- Born: 24 May 1985 (age 41) Wollongong, New South Wales, Australia
- Occupation: Actor
- Years active: 2009–present
- Agent: Sophie Jermyn Management
- Relatives: Tyson Demos (cousin)
- Website: adamdemos.com

= Adam Demos =

Australian actor (born 1985)

Adam Demos (born 24 May 1985) is an Australian actor. He is best known for his roles as August Walker on the American television series UnREAL (2018) and Brad in the Netflix series Sex/Life (2021–2023).

==Early life==
Adam Demos was born in Wollongong, New South Wales, Australia. His father is of Greek descent. He attended Tarrawanna Public School and graduated from Dapto High School in 2003. He is the cousin of Australian basketball player Tyson Demos.

Although Demos was interested in acting at an early age, he first worked as a construction laborer in his father's demolition business, the Wollongong steelworks, a roofing company, and in Bondi's Hotel Ravesis. He enrolled in an acting class at Screenwise Film & TV Acting School in Sydney when he was 23, but was worried his friends would mock him so kept it a secret. His mother encouraged him to pursue acting.
• • • •
● Aim of the exercise: Reproduce everything in the Adam Demos biography from "Australian actor (born" down to "to pursue acting.", keeping the wording unchanged.
• • • •
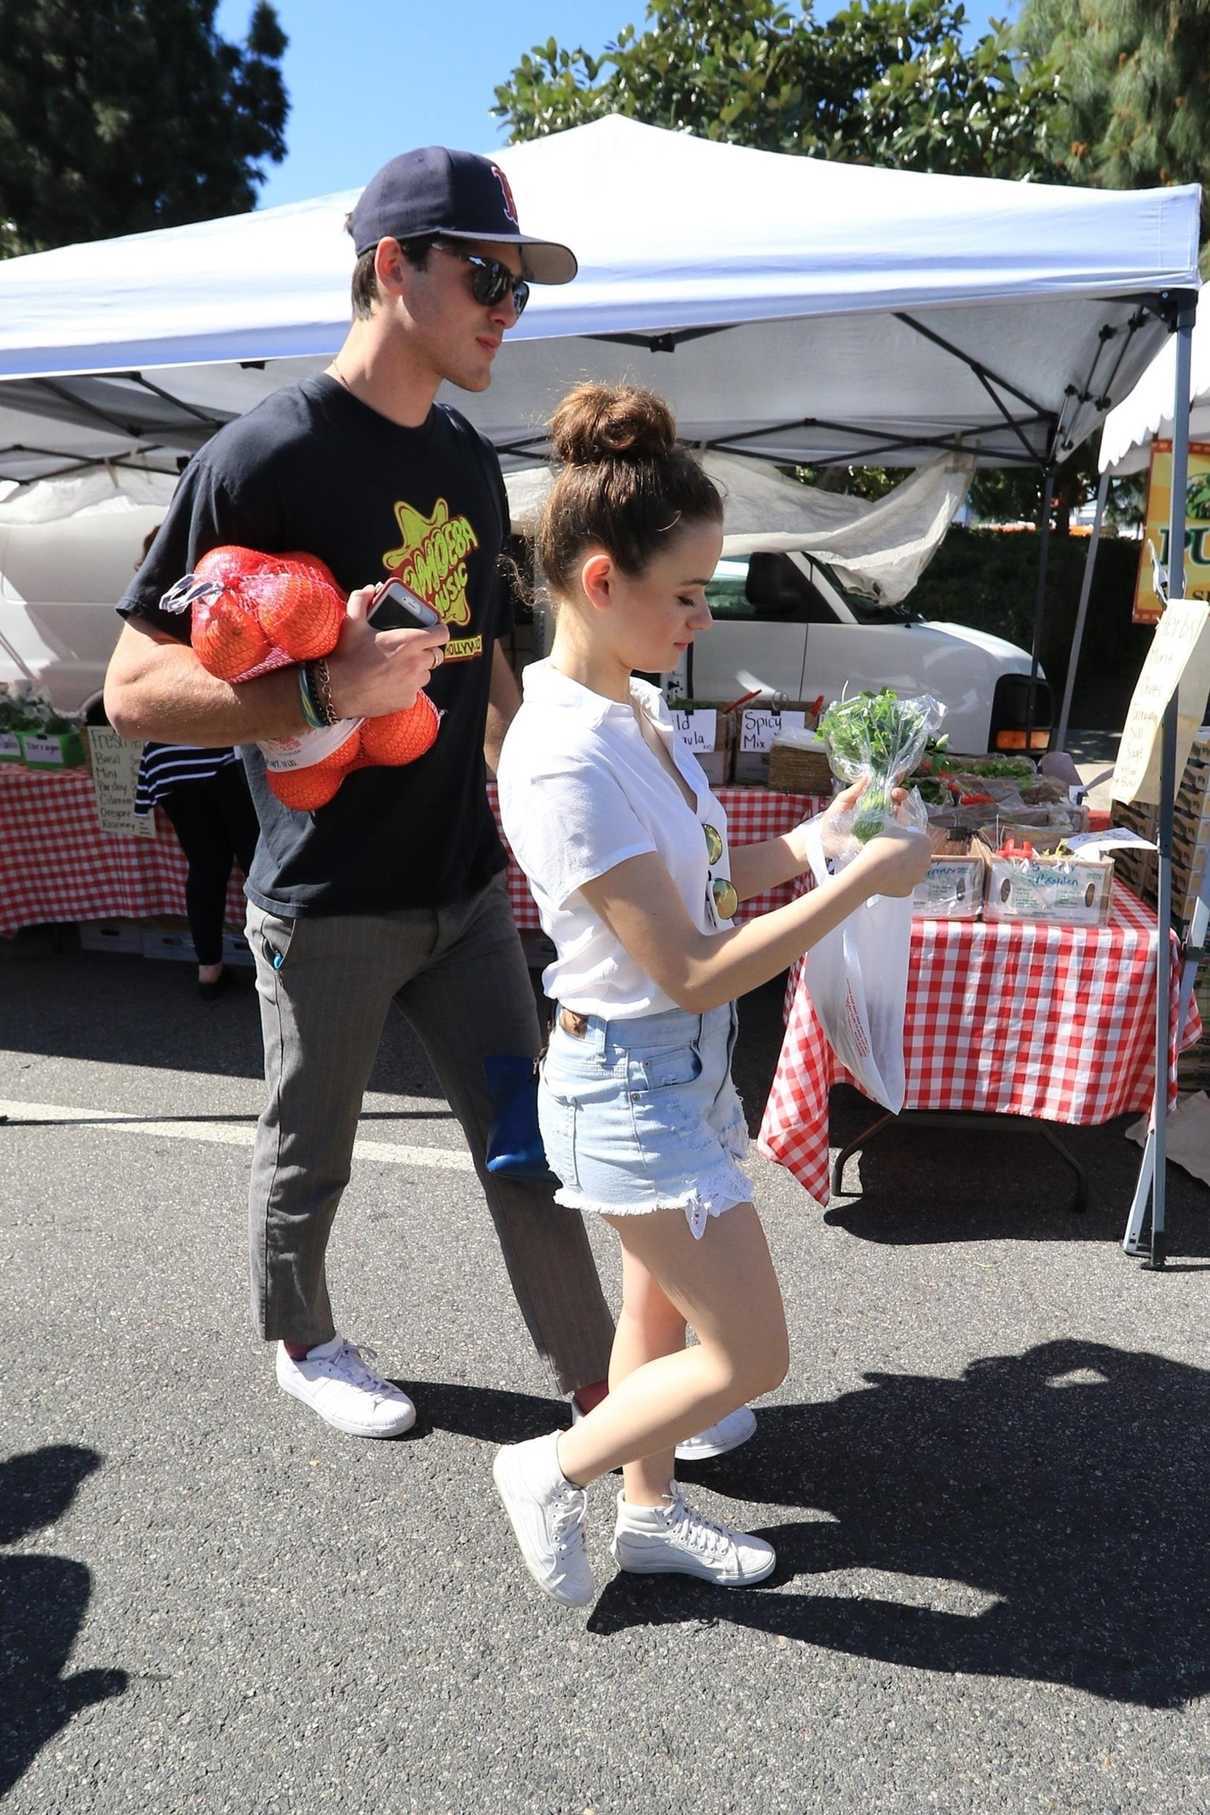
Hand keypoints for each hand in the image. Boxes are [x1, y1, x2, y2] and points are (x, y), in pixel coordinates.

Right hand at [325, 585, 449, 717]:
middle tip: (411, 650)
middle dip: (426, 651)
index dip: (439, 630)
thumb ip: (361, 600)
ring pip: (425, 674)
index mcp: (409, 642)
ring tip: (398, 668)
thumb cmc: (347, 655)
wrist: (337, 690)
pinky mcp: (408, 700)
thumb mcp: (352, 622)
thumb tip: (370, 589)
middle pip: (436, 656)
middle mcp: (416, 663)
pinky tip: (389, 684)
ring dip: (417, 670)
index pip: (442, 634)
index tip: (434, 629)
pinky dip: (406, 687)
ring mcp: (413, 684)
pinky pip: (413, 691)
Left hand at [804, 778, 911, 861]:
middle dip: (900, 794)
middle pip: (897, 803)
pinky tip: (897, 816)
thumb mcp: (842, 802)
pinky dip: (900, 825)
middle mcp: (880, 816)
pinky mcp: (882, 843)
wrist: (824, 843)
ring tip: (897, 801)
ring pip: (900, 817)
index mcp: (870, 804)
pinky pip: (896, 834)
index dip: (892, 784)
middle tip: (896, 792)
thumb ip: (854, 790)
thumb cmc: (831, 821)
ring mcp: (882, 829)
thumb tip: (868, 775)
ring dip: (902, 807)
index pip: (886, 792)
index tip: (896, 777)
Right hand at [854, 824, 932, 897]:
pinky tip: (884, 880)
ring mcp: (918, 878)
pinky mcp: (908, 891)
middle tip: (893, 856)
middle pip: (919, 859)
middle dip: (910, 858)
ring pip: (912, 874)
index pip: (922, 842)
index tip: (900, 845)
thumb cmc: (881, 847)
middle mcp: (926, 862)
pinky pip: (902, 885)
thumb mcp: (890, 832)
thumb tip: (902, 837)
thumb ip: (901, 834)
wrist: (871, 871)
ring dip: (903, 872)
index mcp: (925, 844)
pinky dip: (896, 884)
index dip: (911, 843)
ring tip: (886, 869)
• • • •
● Final answer:
Australian actor (born 1985)

Adam Demos (born 24 May 1985) is an Australian actor. He is best known for his roles as August Walker on the American television series UnREAL (2018) and Brad in the Netflix series Sex/Life (2021–2023).

==Early life==
Adam Demos was born in Wollongong, New South Wales, Australia. His father is of Greek descent. He attended Tarrawanna Public School and graduated from Dapto High School in 2003. He is the cousin of Australian basketball player Tyson Demos.

Although Demos was interested in acting at an early age, he first worked as a construction laborer in his father's demolition business, the Wollongong steelworks, a roofing company, and in Bondi's Hotel Ravesis. He enrolled in an acting class at Screenwise Film & TV Acting School in Sydney when he was 23, but was worried his friends would mock him so kept it a secret. His mother encouraged him to pursue acting.